Aparece un espíritu alado que danza ante sus ojos y lo despierta con un beso.
James se enamora de esta mágica criatura pero no logra distinguir si es real o parte de su imaginación, cuando de pronto ella desaparece por la chimenea.
Llega Effie con sus amigas y él se muestra distraído, en tanto que Gurn, un rudo aldeano que también está enamorado de Effie, entra en sospechas.
Llega a la fiesta una vieja bruja, Madge, para ofrecer sus bendiciones a la pareja y lee las manos a varios de los invitados, entre ellos a Effie a quien le dice que se casará pero no con James.
El, furioso, la bota de la casa. Cuando Effie va a vestirse para la boda, aparece nuevamente la Sylphide por la ventana y baila con James.
Gurn lo ha visto todo y cuando James se da cuenta, esconde a la Sylphide en un sillón pero luego ella desaparece por arte de magia.
Más adelante durante las danzas celebrando la boda, la Sylphide vuelve a aparecer, visible sólo para James y finalmente le roba el anillo de bodas antes que se lo entregue a su novia y huye hacia el bosque.
James la sigue y Effie queda desilusionada.
Segundo Acto:
Madge se reúne con otras brujas para preparar una poción mágica y sumerge un chal en ella.

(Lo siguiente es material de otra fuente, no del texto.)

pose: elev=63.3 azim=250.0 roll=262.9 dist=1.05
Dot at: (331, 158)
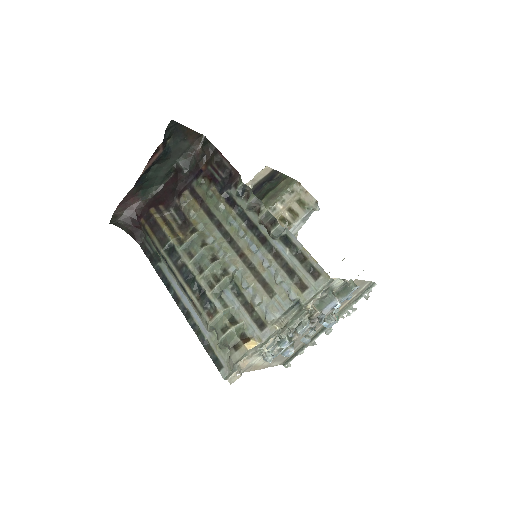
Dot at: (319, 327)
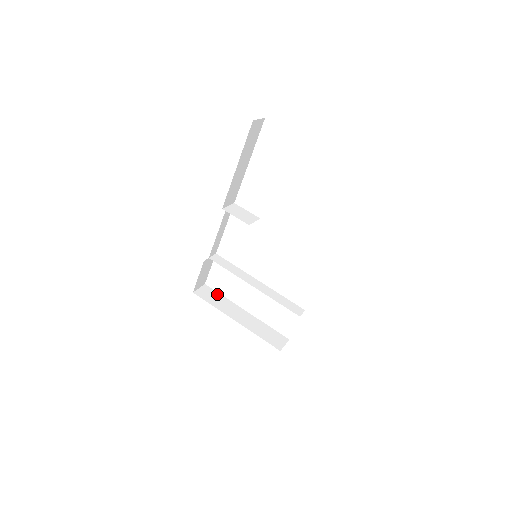
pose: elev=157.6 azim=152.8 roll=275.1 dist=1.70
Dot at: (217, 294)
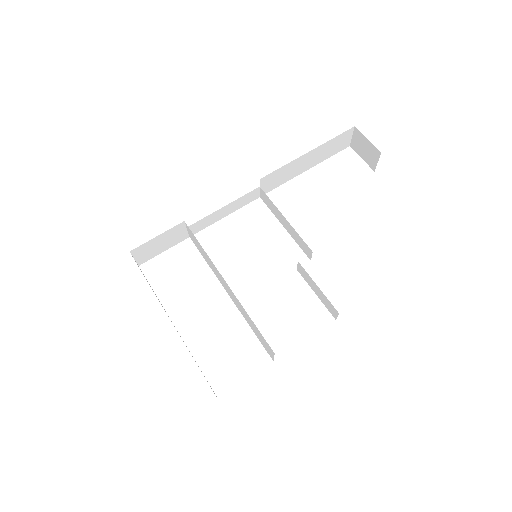
Dot at: occluded
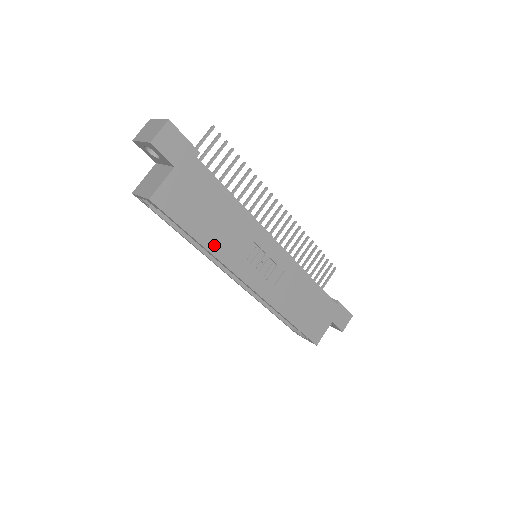
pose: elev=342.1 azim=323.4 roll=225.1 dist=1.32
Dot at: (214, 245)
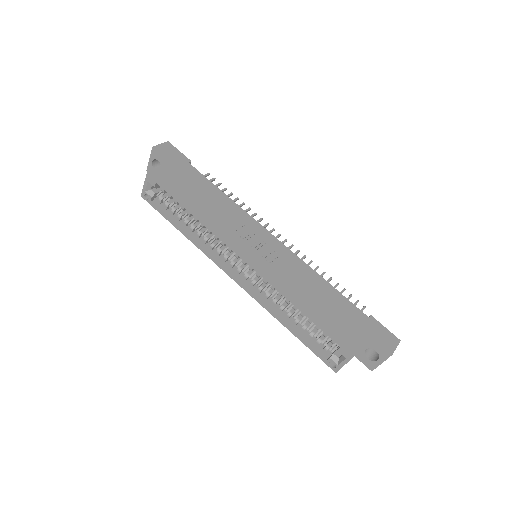
Dot at: (204, 215)
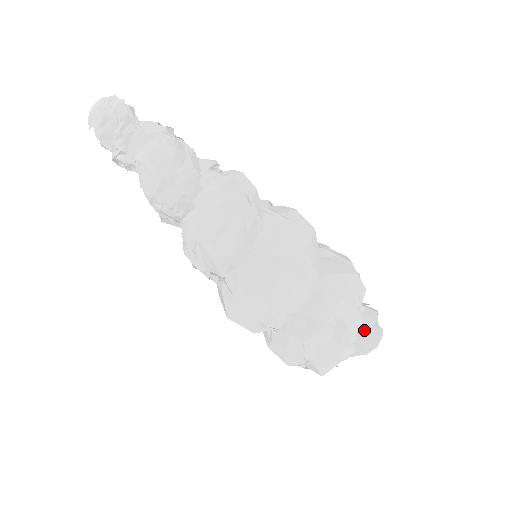
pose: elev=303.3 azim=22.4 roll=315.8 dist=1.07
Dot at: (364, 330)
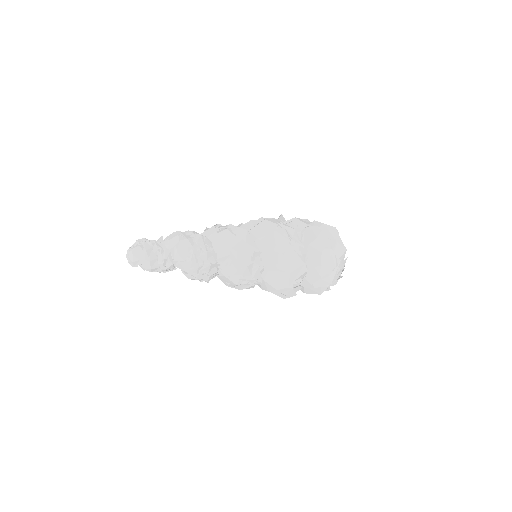
Dot at: occluded
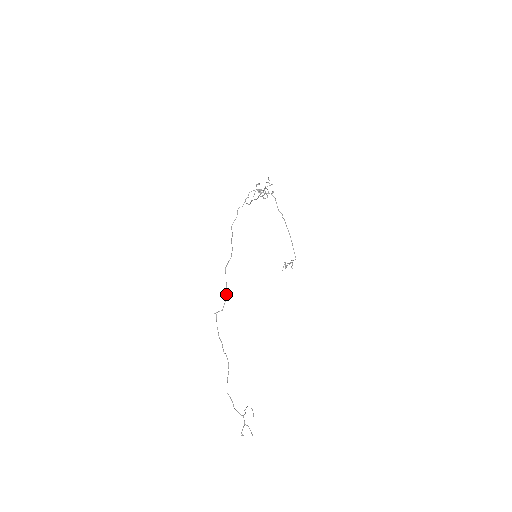
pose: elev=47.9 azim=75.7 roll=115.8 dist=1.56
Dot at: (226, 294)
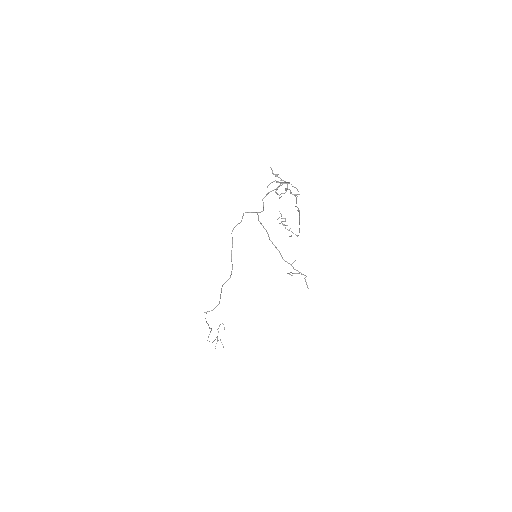
Dot at: (219, 302)
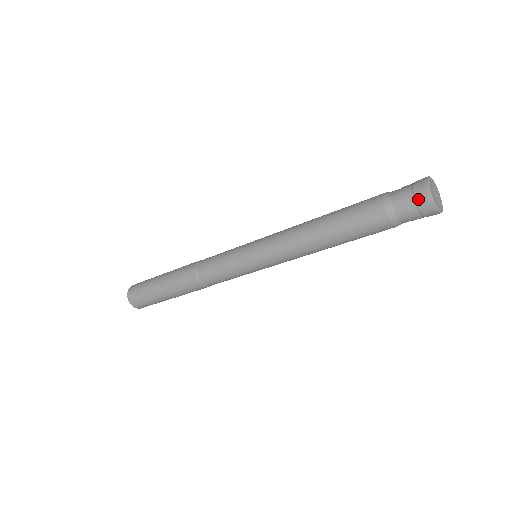
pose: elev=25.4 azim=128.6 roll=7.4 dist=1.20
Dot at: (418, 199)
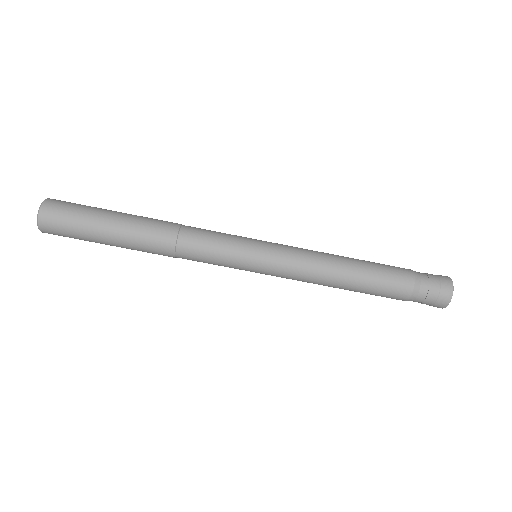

Mientras tanto, James llega al bosque persiguiendo a la Sylphide que ahora ya se siente segura del amor de James y no lo deja tocarla.
Ellos bailan acompañados de otras Sylphides que casi no parecen tocar el suelo. En un momento que James se queda solo, aparece Madge ofreciéndole el chal con el que supuestamente podrá sujetar a la huidiza Sylphide.
Cuando la Sylphide ve el chal, le pide que se lo regale y James la envuelve en él cuando de pronto la magia surte efecto y a ella se le caen las alas y muere en brazos de James.
Mientras él se lamenta por la pérdida, ve a lo lejos el cortejo de boda de Effie y Gurn, con lo que la predicción de la bruja Madge se hace realidad.
James queda destrozado: ha perdido a sus dos amores, el terrenal y el sobrenatural.